Let's consider the formation of sodium chloride (table salt) from its elements:
$Na(s) + \frac{1}{2}Cl_2(g) \rightarrow NaCl(s)$ $\Delta H_f = -411 \text{ kJ mol}^{-1}$
This is the direct route, and the enthalpy change is the enthalpy of formation. The Born-Haber cycle breaks this down into a series of steps, including atomisation.
1. Atomise Sodium: $Na(s) \rightarrow Na(g)$ $\Delta H_{at}(Na) = +107 \text{ kJ mol}^{-1}$
2. Atomise Chlorine: $\frac{1}{2}Cl_2(g) \rightarrow Cl(g)$ $\Delta H_{at}(Cl) = +121 \text{ kJ mol}^{-1}$
3. Ionise Sodium: $Na(g) \rightarrow Na^+(g) + e^-$ $\Delta H_{I.E.} = +496 \text{ kJ mol}^{-1}$
4. Add Electron to Chlorine (Electron Affinity): $Cl(g) + e^- \rightarrow Cl^-(g)$ $\Delta H_{E.A.} = -349 \text{ kJ mol}^{-1}$
5. Form the Lattice: $Na^+(g) + Cl^-(g) \rightarrow NaCl(s)$ $\Delta H_{lattice} = ?$
According to Hess's Law[4], the sum of these steps must equal the direct enthalpy of formation:
$\Delta H_f = \Delta H_{at}(Na) + \Delta H_{at}(Cl) + \Delta H_{I.E.} + \Delta H_{E.A.} + \Delta H_{lattice}$
We can plug in the values to find the lattice energy: -787 kJ mol$^{-1}$.
This example shows how crucial the atomisation energies are. Without them, we couldn't complete the cycle and understand the stability of the ionic lattice.
Important Questions
Why is the enthalpy change of atomisation always endothermic?
It is always endothermic because energy is always required to break chemical bonds. Whether it's the metallic bonds in a metal or the covalent bonds in a diatomic molecule, overcoming the attractive forces between atoms demands an input of energy from the surroundings.
How does atomisation enthalpy relate to the periodic table?
Atomisation enthalpy shows clear trends across the periodic table. It generally increases across a period due to an increasing number of electrons involved in bonding and a decreasing atomic radius, leading to stronger bonds. It generally decreases down a group because the atomic radius increases, and the outer electrons are farther from the nucleus, resulting in weaker metallic or covalent bonds.

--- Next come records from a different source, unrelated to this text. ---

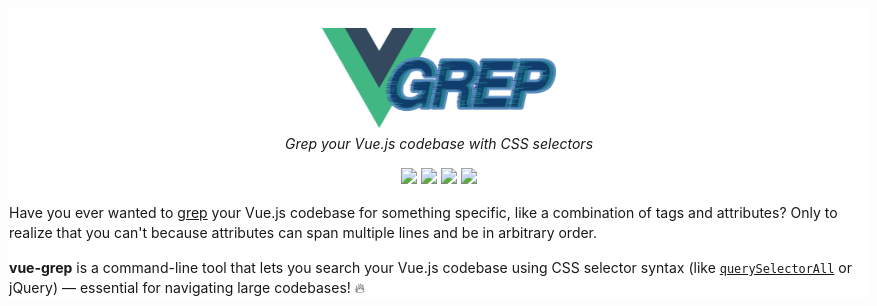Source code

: <div align="center">
  <br>
  <img src=".github/vue-grep.png" height="100px">
</div>

<div align="center">
  <em>Grep your Vue.js codebase with CSS selectors</em>
  <br>

  <a href="https://npm.im/vue-grep"><img src="https://badgen.net/npm/v/vue-grep"></a>
  <a href="https://npm.im/vue-grep"><img src="https://badgen.net/npm/dm/vue-grep"></a>
  <a href="https://packagephobia.now.sh/result?p=vue-grep"><img src="https://packagephobia.now.sh/badge?p=vue-grep"></a>
  <a href="https://bundlephobia.com/result?p=vue-grep"><img src="https://badgen.net/bundlephobia/minzip/vue-grep"></a>
</div>

Have you ever wanted to [grep](https://phoenixnap.com/kb/grep-command-linux-unix-examples) your Vue.js codebase for something specific, like a combination of tags and attributes? Only to realize that you can't because attributes can span multiple lines and be in arbitrary order.

**vue-grep** is a command-line tool that lets you search your Vue.js codebase using CSS selector syntax (like [`querySelectorAll`](https://developer.mozilla.org/en-US/docs/Web/API/Document_object_model/Locating_DOM_elements_using_selectors) or jQuery) — essential for navigating large codebases! 🔥

<div align="center">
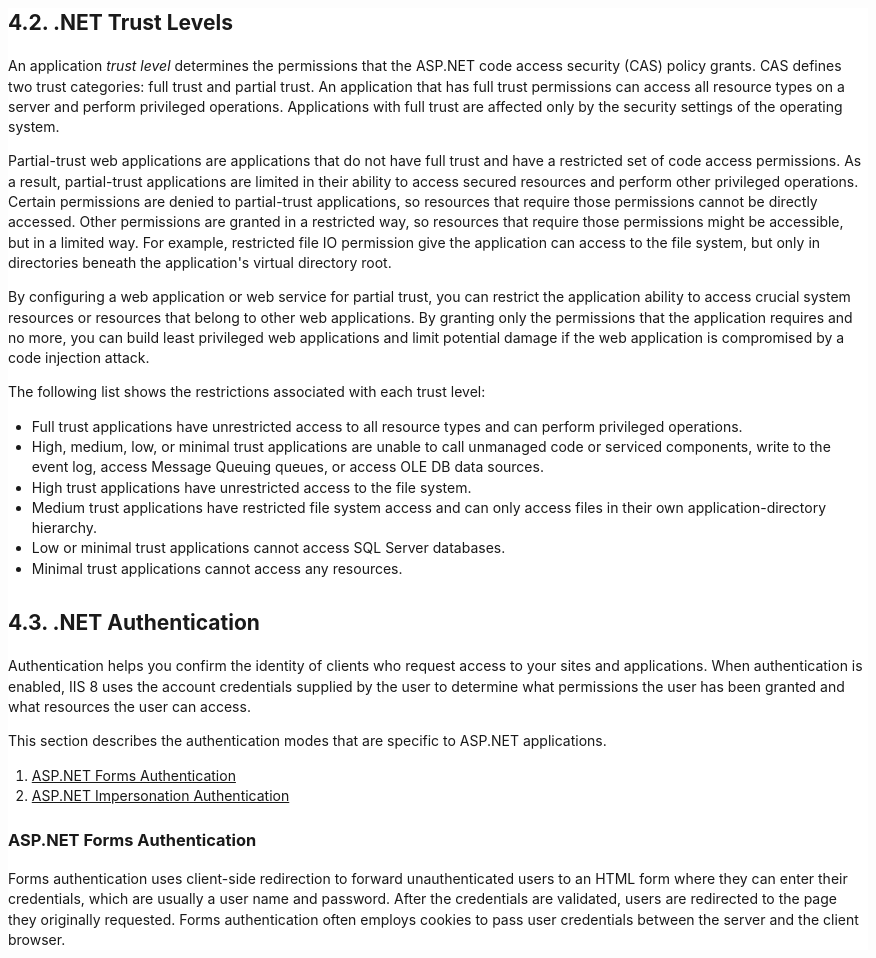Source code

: <a id="42"></a>
## 4.2. .NET Trust Levels

An application *trust level* determines the permissions that the ASP.NET code access security (CAS) policy grants. CAS defines two trust categories: full trust and partial trust. An application that has full trust permissions can access all resource types on a server and perform privileged operations. Applications with full trust are affected only by the security settings of the operating system.

Partial-trust web applications are applications that do not have full trust and have a restricted set of code access permissions. As a result, partial-trust applications are limited in their ability to access secured resources and perform other privileged operations. Certain permissions are denied to partial-trust applications, so resources that require those permissions cannot be directly accessed. Other permissions are granted in a restricted way, so resources that require those permissions might be accessible, but in a limited way. For example, restricted file IO permission give the application can access to the file system, but only in directories beneath the application's virtual directory root.

By configuring a web application or web service for partial trust, you can restrict the application ability to access crucial system resources or resources that belong to other web applications. By granting only the permissions that the application requires and no more, you can build least privileged web applications and limit potential damage if the web application is compromised by a code injection attack.

The following list shows the restrictions associated with each trust level:

- Full trust applications have unrestricted access to all resource types and can perform privileged operations.
- High, medium, low, or minimal trust applications are unable to call unmanaged code or serviced components, write to the event log, access Message Queuing queues, or access OLE DB data sources.
- High trust applications have unrestricted access to the file system.
- Medium trust applications have restricted file system access and can only access files in their own application-directory hierarchy.
- Low or minimal trust applications cannot access SQL Server databases.
- Minimal trust applications cannot access any resources.

<a id="43"></a>
## 4.3. .NET Authentication

Authentication helps you confirm the identity of clients who request access to your sites and applications. When authentication is enabled, IIS 8 uses the account credentials supplied by the user to determine what permissions the user has been granted and what resources the user can access.

This section describes the authentication modes that are specific to ASP.NET applications.

1. [ASP.NET Forms Authentication](#431)
2. [ASP.NET Impersonation Authentication](#432)

<a id="431"></a>
### ASP.NET Forms Authentication

Forms authentication uses client-side redirection to forward unauthenticated users to an HTML form where they can enter their credentials, which are usually a user name and password. After the credentials are validated, users are redirected to the page they originally requested. Forms authentication often employs cookies to pass user credentials between the server and the client browser.
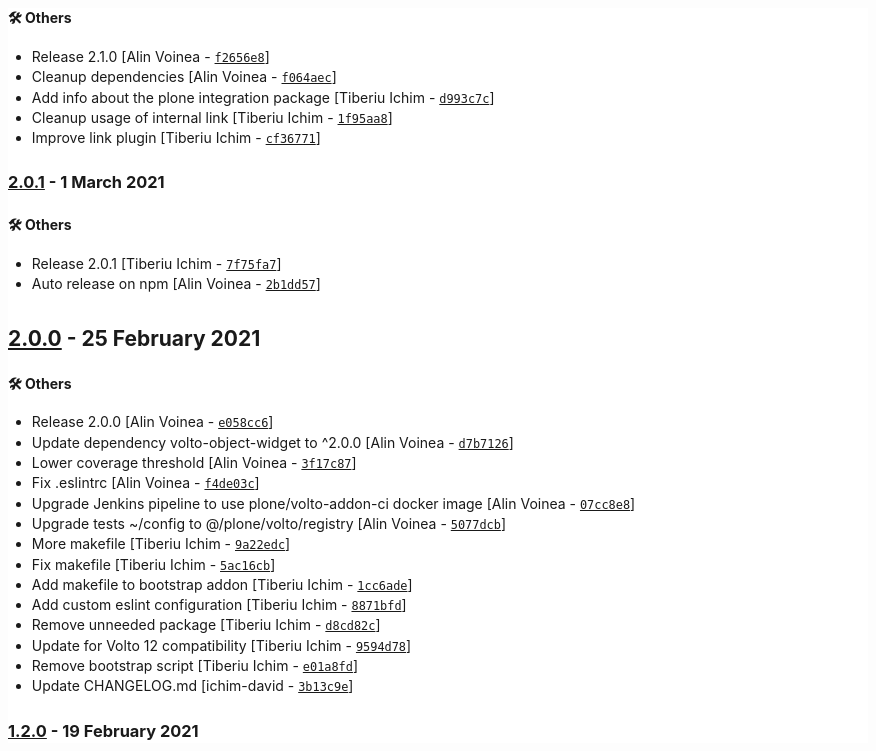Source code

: #### :hammer_and_wrench: Others

- Release 2.1.0 [Alin Voinea - [`f2656e8`](https://github.com/eea/volto-slate/commit/f2656e87f1d4a880eaa68ea41cc609d5aea1f4e0)]
- Cleanup dependencies [Alin Voinea - [`f064aec`](https://github.com/eea/volto-slate/commit/f064aec9e4f1fad447a33f0cd87fe47f44ac8c91)]
- Add info about the plone integration package [Tiberiu Ichim - [`d993c7c`](https://github.com/eea/volto-slate/commit/d993c7c5d1b2fe1de4283ec1769b861c49619ff8)]
- Cleanup usage of internal link [Tiberiu Ichim - [`1f95aa8`](https://github.com/eea/volto-slate/commit/1f95aa83af2ee63f1bb3f2cb655d8a365a6100c1)]
- Improve link plugin [Tiberiu Ichim - [`cf36771`](https://github.com/eea/volto-slate/commit/cf36771b7045aac0464930b83d2a77cb515b40ae)]
### [2.0.1](https://github.com/eea/volto-slate/compare/2.0.0...2.0.1) - 1 March 2021

#### :hammer_and_wrench: Others

- Release 2.0.1 [Tiberiu Ichim - [`7f75fa7`](https://github.com/eea/volto-slate/commit/7f75fa77f78062661fba757a4bd16959b354c393)]
- Auto release on npm [Alin Voinea - [`2b1dd57`](https://github.com/eea/volto-slate/commit/2b1dd571996cd3e2a82f1a454c68575f9d1caa18)]
## [2.0.0](https://github.com/eea/volto-slate/compare/1.2.0...2.0.0) - 25 February 2021

#### :hammer_and_wrench: Others

- Release 2.0.0 [Alin Voinea - [`e058cc6`](https://github.com/eea/volto-slate/commit/e058cc64376e92a2430ec6c4fb00bffcd2c24976)]
- Update dependency volto-object-widget to ^2.0.0 [Alin Voinea - [`d7b7126`](https://github.com/eea/volto-slate/commit/d7b71269448cee15bcf3f2f905d6a594826d25f2)]
- Lower coverage threshold [Alin Voinea - [`3f17c87`](https://github.com/eea/volto-slate/commit/3f17c875f645ba7b318908bfc5b5ed20121649d3)]
- Fix .eslintrc [Alin Voinea - [`f4de03c`](https://github.com/eea/volto-slate/commit/f4de03c82acdd7a7dcd4ad88145dd355cd47c4b0)]
- Upgrade Jenkins pipeline to use plone/volto-addon-ci docker image [Alin Voinea - [`07cc8e8`](https://github.com/eea/volto-slate/commit/07cc8e8d767dbe00436882bc7f521a74049b43d9)]
- Upgrade tests ~/config to @/plone/volto/registry [Alin Voinea - [`5077dcb`](https://github.com/eea/volto-slate/commit/5077dcb0eb1353a9bad1e717c4ea32063e9277e0)]
- More makefile [Tiberiu Ichim - [`9a22edc`](https://github.com/eea/volto-slate/commit/9a22edcd81b4365c56ad93d1c8c6fe3366de03c7)]
- Fix makefile [Tiberiu Ichim - [`5ac16cb`](https://github.com/eea/volto-slate/commit/5ac16cb7524df33997556e20bb9a378f1aba156c)]
- Add makefile to bootstrap addon [Tiberiu Ichim - [`1cc6ade`](https://github.com/eea/volto-slate/commit/1cc6adefa49e3c07877f7f41b3135bffbc2f3a15)]
- Add custom eslint configuration [Tiberiu Ichim - [`8871bfd`](https://github.com/eea/volto-slate/commit/8871bfd6faff0f4af4440104062d3a73dfbc6a71)]
- Remove unneeded package [Tiberiu Ichim - [`d8cd82c`](https://github.com/eea/volto-slate/commit/d8cd82cd3195e36bf90f2e47131f94dff79d6bb9)]
- Update for Volto 12 compatibility [Tiberiu Ichim - [`9594d78`](https://github.com/eea/volto-slate/commit/9594d78b2cace48a9eb0c1cfd142e8c3dcb0eb99)]
- Remove bootstrap script [Tiberiu Ichim - [`e01a8fd`](https://github.com/eea/volto-slate/commit/e01a8fdaf43ef08af9bf078dd0326d75834647c3)]
- Update CHANGELOG.md [ichim-david - [`3b13c9e`](https://github.com/eea/volto-slate/commit/3b13c9e34e021f157e61b318dc849a76ea67f85a)]
### [1.2.0](https://github.com/eea/volto-slate/compare/1.1.1...1.2.0) - 19 February 2021
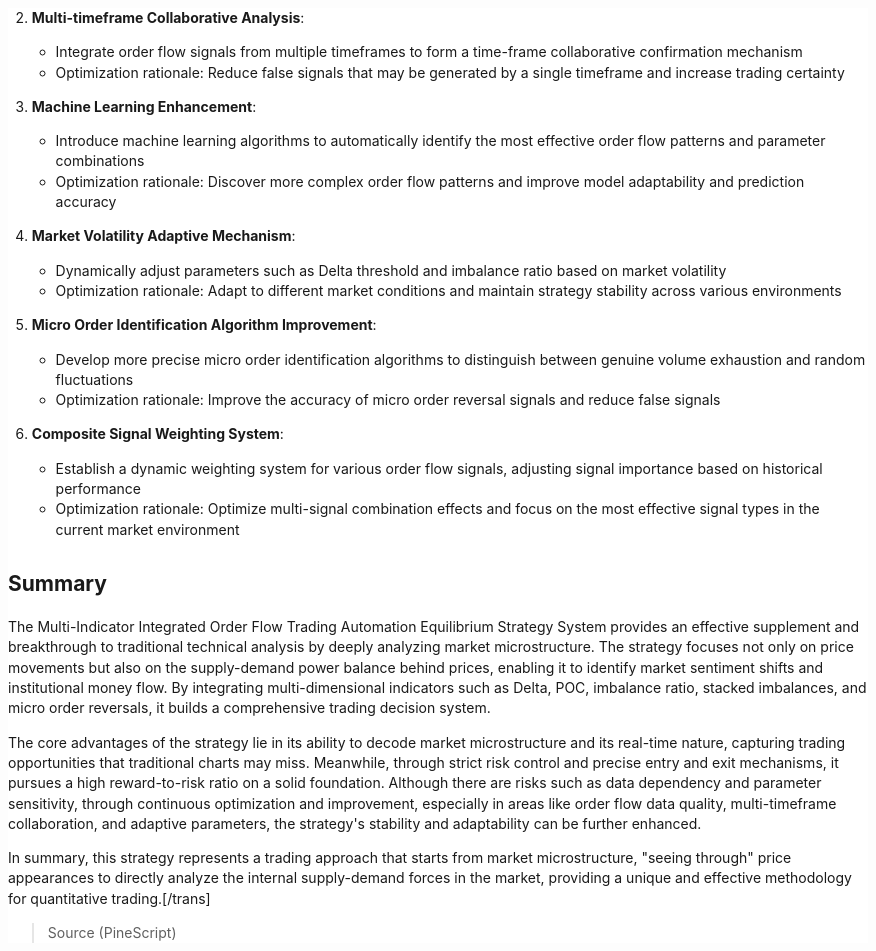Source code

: 2. **Multi-timeframe Collaborative Analysis**:
   - Integrate order flow signals from multiple timeframes to form a time-frame collaborative confirmation mechanism
   - Optimization rationale: Reduce false signals that may be generated by a single timeframe and increase trading certainty

3. **Machine Learning Enhancement**:
   - Introduce machine learning algorithms to automatically identify the most effective order flow patterns and parameter combinations
   - Optimization rationale: Discover more complex order flow patterns and improve model adaptability and prediction accuracy

4. **Market Volatility Adaptive Mechanism**:
   - Dynamically adjust parameters such as Delta threshold and imbalance ratio based on market volatility
   - Optimization rationale: Adapt to different market conditions and maintain strategy stability across various environments

5. **Micro Order Identification Algorithm Improvement**:
   - Develop more precise micro order identification algorithms to distinguish between genuine volume exhaustion and random fluctuations
   - Optimization rationale: Improve the accuracy of micro order reversal signals and reduce false signals

6. **Composite Signal Weighting System**:
   - Establish a dynamic weighting system for various order flow signals, adjusting signal importance based on historical performance
   - Optimization rationale: Optimize multi-signal combination effects and focus on the most effective signal types in the current market environment

## Summary

The Multi-Indicator Integrated Order Flow Trading Automation Equilibrium Strategy System provides an effective supplement and breakthrough to traditional technical analysis by deeply analyzing market microstructure. The strategy focuses not only on price movements but also on the supply-demand power balance behind prices, enabling it to identify market sentiment shifts and institutional money flow. By integrating multi-dimensional indicators such as Delta, POC, imbalance ratio, stacked imbalances, and micro order reversals, it builds a comprehensive trading decision system.

The core advantages of the strategy lie in its ability to decode market microstructure and its real-time nature, capturing trading opportunities that traditional charts may miss. Meanwhile, through strict risk control and precise entry and exit mechanisms, it pursues a high reward-to-risk ratio on a solid foundation. Although there are risks such as data dependency and parameter sensitivity, through continuous optimization and improvement, especially in areas like order flow data quality, multi-timeframe collaboration, and adaptive parameters, the strategy's stability and adaptability can be further enhanced.

In summary, this strategy represents a trading approach that starts from market microstructure, "seeing through" price appearances to directly analyze the internal supply-demand forces in the market, providing a unique and effective methodology for quantitative trading.[/trans]



> Source (PineScript)
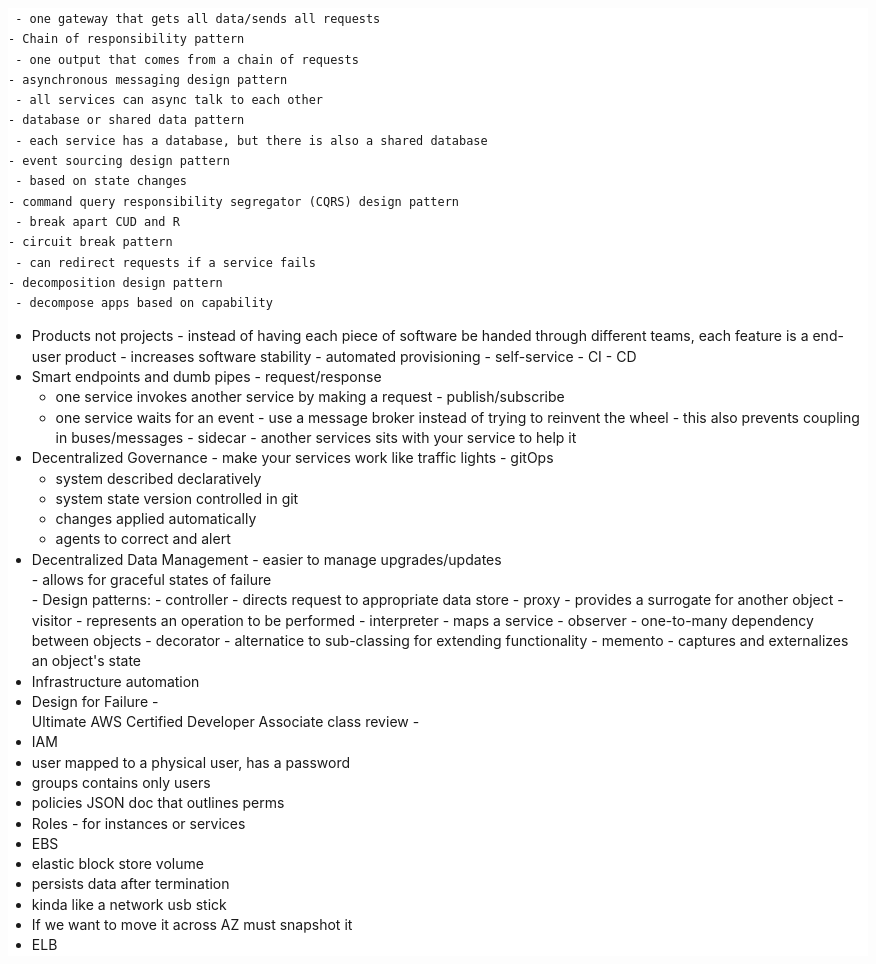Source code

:      - one gateway that gets all data/sends all requests 
    - Chain of responsibility pattern
     - one output that comes from a chain of requests
    - asynchronous messaging design pattern
     - all services can async talk to each other
    - database or shared data pattern
     - each service has a database, but there is also a shared database
    - event sourcing design pattern
     - based on state changes 
    - command query responsibility segregator (CQRS) design pattern
     - break apart CUD and R
    - circuit break pattern 
     - can redirect requests if a service fails
    - decomposition design pattern   
     - decompose apps based on capability
   - Products not projects
    - instead of having each piece of software be handed through different teams, each feature is a end-user product
    - increases software stability 
    - automated provisioning
    - self-service
    - CI
    - CD
   - Smart endpoints and dumb pipes
    - request/response
     - one service invokes another service by making a request
    - publish/subscribe 
     - one service waits for an event
    - use a message broker instead of trying to reinvent the wheel
    - this also prevents coupling in buses/messages
    - sidecar - another services sits with your service to help it
   - Decentralized Governance
    - make your services work like traffic lights
    - gitOps
     - system described declaratively
     - system state version controlled in git
     - changes applied automatically
     - agents to correct and alert
   -  Decentralized Data Management 
    - easier to manage upgrades/updates  
    - allows for graceful states of failure  
    - Design patterns:
     - controller - directs request to appropriate data store
     - proxy - provides a surrogate for another object
     - visitor - represents an operation to be performed 
     - interpreter - maps a service
     - observer - one-to-many dependency between objects
     - decorator - alternatice to sub-classing for extending functionality
     - memento - captures and externalizes an object's state
   - Infrastructure automation
   - Design for Failure 
    -    
 Ultimate AWS Certified Developer Associate class review -
 - IAM
  - user mapped to a physical user, has a password
  - groups contains only users
  - policies JSON doc that outlines perms
  - Roles - for instances or services 
 - EBS
  - elastic block store volume 
  - persists data after termination
  - kinda like a network usb stick
  - If we want to move it across AZ must snapshot it
 - ELB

Can we have an atomisation enthalpy for a compound?
The term is specifically defined for elements. For a compound, the equivalent concept is the "enthalpy of atomisation of a compound," which would be the energy required to convert one mole of a compound in its standard state into its constituent gaseous atoms. For example, for water, it would be the energy for $H_2O(l) \rightarrow 2H(g) + O(g)$.
The enthalpy change of atomisation, $\Delta H_{at}$, is more than just a number in a data table. It is a direct window into the strength of the forces that hold elements together. From explaining why tungsten has such a high melting point (very strong metallic bonds, hence high $\Delta H_{at}$) to being an indispensable part of the Born-Haber cycle for understanding ionic solids, this concept bridges the gap between the microscopic world of atoms and bonds and the macroscopic world of measurable energy changes. Grasping this idea is a fundamental step in mastering chemical energetics.
Footnote
[1] Standard Conditions: A set of specific conditions used to allow fair comparison of thermodynamic data: a pressure of 100 kPa and a temperature of 298 K (25 °C).
[2] Born-Haber Cycle: A thermochemical cycle that applies Hess's Law to calculate the lattice energy of an ionic compound by relating it to other measurable quantities like enthalpy of formation, ionisation energy, electron affinity, and atomisation enthalpy.
[3] Lattice Energy: The enthalpy change when one mole of an ionic solid is formed from its constituent gaseous ions. It is a measure of the strength of the ionic bonds in the crystal lattice.
[4] Hess's Law: A fundamental law in chemistry which states that the total enthalpy change for a reaction is independent of the pathway taken, depending only on the initial and final states.